I could go on giving examples and shouting ‘lies’; but that is cheap. The real point is that whatever desperate legal manoeuvre introduced the phrase ‘conspiracy to murder’ into Alfie’s case, that phrase immediately resonated with the public conscience as an apt description of what was going on. The verdict of public opinion was unaffected by the legal detail, which few people cared about at the time, and which the Secret Barrister now gets wrong. It was based simply on the fact that a group of lawyers and medics had agreed to pursue a course of action which would lead to Alfie’s death. It is no good writing volumes now to prove that they had good intentions: the public heard all that at the time, and was not impressed.
The problem was similar, albeit perhaps less dramatic, in many other cases chosen by the Secret Barrister for discussion in this book, from Gina Miller to ambulance-chasing to the immigration industry. Rightly or wrongly, the public feels in its gut that what is going on is unfair. As a rule, the media gives it plenty of detail; but no amount of detail changes the public mind. The justice delivered to us by this legal system is seen as a fake justice.

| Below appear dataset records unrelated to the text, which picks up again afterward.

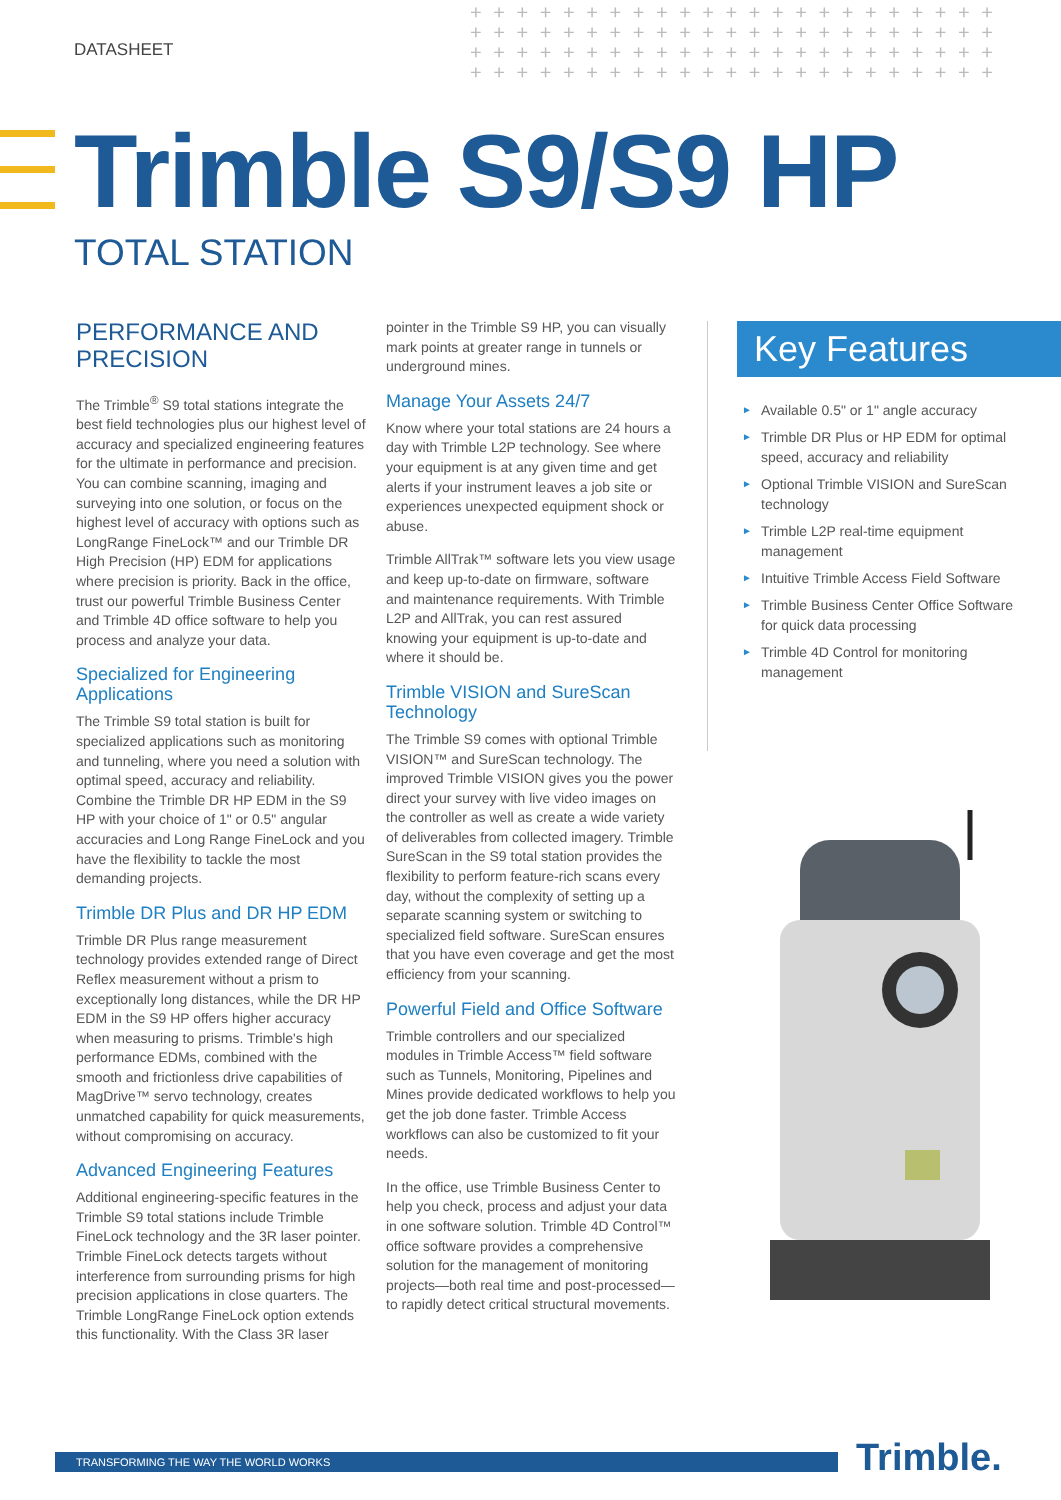DATASHEET
+ + + + + + + + + + + + + + + + + + + + + + + + + + + + + + + + + + + + + + + + + + + + + + + + + + + + + + + + + + + + + + + + + + + + + + + + + + + + + + + + + + + + + + + + + + + +
Trimble S9/S9 HP
TOTAL STATION
PERFORMANCE AND PRECISION
The Trimble<sup>®</sup> S9 total stations integrate the best field technologies plus our highest level of accuracy and specialized engineering features for the ultimate in performance and precision. You can combine scanning, imaging and surveying into one solution, or focus on the highest level of accuracy with options such as LongRange FineLock™ and our Trimble DR High Precision (HP) EDM for applications where precision is priority. Back in the office, trust our powerful Trimble Business Center and Trimble 4D office software to help you process and analyze your data.
Specialized for Engineering Applications
The Trimble S9 total station is built for specialized applications such as monitoring and tunneling, where you need a solution with optimal speed, accuracy and reliability. Combine the Trimble DR HP EDM in the S9 HP with your choice of 1" or 0.5" angular accuracies and Long Range FineLock and you have the flexibility to tackle the most demanding projects.
Trimble DR Plus and DR HP EDM
Trimble DR Plus range measurement technology provides extended range of Direct Reflex measurement without a prism to exceptionally long distances, while the DR HP EDM in the S9 HP offers higher accuracy when measuring to prisms. Trimble's high performance EDMs, combined with the smooth and frictionless drive capabilities of MagDrive™ servo technology, creates unmatched capability for quick measurements, without compromising on accuracy.
Advanced Engineering Features
Additional engineering-specific features in the Trimble S9 total stations include Trimble FineLock technology and the 3R laser pointer. Trimble FineLock detects targets without interference from surrounding prisms for high precision applications in close quarters. The Trimble LongRange FineLock option extends this functionality. With the Class 3R laser
pointer in the Trimble S9 HP, you can visually mark points at greater range in tunnels or underground mines.
Manage Your Assets 24/7
Know where your total stations are 24 hours a day with Trimble L2P technology. See where your equipment is at any given time and get alerts if your instrument leaves a job site or experiences unexpected equipment shock or abuse.
Trimble AllTrak™ software lets you view usage and keep up-to-date on firmware, software and maintenance requirements. With Trimble L2P and AllTrak, you can rest assured knowing your equipment is up-to-date and where it should be.
Trimble VISION and SureScan Technology
The Trimble S9 comes with optional Trimble VISION™ and SureScan technology. The improved Trimble VISION gives you the power direct your survey with live video images on the controller as well as create a wide variety of deliverables from collected imagery. Trimble SureScan in the S9 total station provides the flexibility to perform feature-rich scans every day, without the complexity of setting up a separate scanning system or switching to specialized field software. SureScan ensures that you have even coverage and get the most efficiency from your scanning.
Powerful Field and Office Software
Trimble controllers and our specialized modules in Trimble Access™ field software such as Tunnels, Monitoring, Pipelines and Mines provide dedicated workflows to help you get the job done faster. Trimble Access workflows can also be customized to fit your needs.
In the office, use Trimble Business Center to help you check, process and adjust your data in one software solution. Trimble 4D Control™ office software provides a comprehensive solution for the management of monitoring projects—both real time and post-processed—to rapidly detect critical structural movements.
Key Features
► Available 0.5" or 1" angle accuracy
► Trimble DR Plus or HP EDM for optimal speed, accuracy and reliability
► Optional Trimble VISION and SureScan technology
► Trimble L2P real-time equipment management
► Intuitive Trimble Access Field Software
► Trimble Business Center Office Software for quick data processing
► Trimble 4D Control for monitoring management
TRANSFORMING THE WAY THE WORLD WORKS Trimble.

Like many losers in broadly similar circumstances, the Establishment now complains via its Secret Barrister that the court of public opinion has been unfair and biased against them. I beg to differ. I think they keep losing the debate because they have not had much of a case, and additionally, have done no favours to their own credibility.
For example, they have been far too keen to argue their case from a position of anonymity. The doctors whose medical consensus condemned Alfie Evans and Charlie Gard to death successfully applied for anonymity orders from the Court – you would actually go to prison if you publicly named any of them. No wonder the public refused to trust their authority in such a grave matter – if they inexplicably refused to back it up with any real names. Had they been less keen to hide their identities, the case would probably look less like a conspiracy to murder to most people…

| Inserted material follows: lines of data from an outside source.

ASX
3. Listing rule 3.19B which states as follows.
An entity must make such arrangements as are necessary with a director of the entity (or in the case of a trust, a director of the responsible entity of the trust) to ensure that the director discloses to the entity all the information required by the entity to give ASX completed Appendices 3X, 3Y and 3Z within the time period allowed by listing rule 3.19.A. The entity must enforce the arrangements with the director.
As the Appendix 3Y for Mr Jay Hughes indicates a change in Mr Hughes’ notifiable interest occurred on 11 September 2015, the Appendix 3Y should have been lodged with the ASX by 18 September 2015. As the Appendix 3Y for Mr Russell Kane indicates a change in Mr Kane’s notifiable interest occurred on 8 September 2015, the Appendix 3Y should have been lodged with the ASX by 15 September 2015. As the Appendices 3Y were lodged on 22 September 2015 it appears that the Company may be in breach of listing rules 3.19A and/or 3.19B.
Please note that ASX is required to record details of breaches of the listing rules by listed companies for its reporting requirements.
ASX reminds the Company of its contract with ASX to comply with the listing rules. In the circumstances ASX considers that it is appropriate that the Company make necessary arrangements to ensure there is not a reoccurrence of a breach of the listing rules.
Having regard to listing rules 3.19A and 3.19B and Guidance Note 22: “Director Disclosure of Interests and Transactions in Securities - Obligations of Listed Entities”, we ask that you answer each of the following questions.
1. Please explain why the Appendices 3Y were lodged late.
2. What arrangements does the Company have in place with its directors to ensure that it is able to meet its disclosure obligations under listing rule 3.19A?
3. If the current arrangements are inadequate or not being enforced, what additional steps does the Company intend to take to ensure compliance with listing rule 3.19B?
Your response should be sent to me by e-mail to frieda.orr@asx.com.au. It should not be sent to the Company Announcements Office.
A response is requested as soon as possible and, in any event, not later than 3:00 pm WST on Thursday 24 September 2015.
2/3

The legal system responsible for those cases now makes another attempt to defend itself – but again, only in an anonymous pamphlet.
Secret Barrister, you claim to expose “the Pavel Stroilovs roaming the legal wastelands” as the source of ‘fake law’ – but I am exposed enough without you. My name, my face, my biography are no secrets – unlike yours. Who will seriously believe your accusations if I cannot sue you for libel, or even ask you a question? You claim to do no more than state the truth and clear the confusion – why do you have to do it anonymously? What are you afraid of? For my part, and on behalf of my powerful co-conspirators in Vatican and the United States (if there are any), I assure you that you have nothing to fear – except perhaps one thing:
In breach of all standards of journalism, research, or elementary fairness, you have never offered me the right of reply. You can rectify that now. I respectfully invite you to take off your mask. Let us meet to debate these things on camera, testing my flow of vituperation and bile against your pure stream of sound reasoning. As a barrister, you know the only reliable way to test mutual allegations of falsity. Let us cross-examine each other.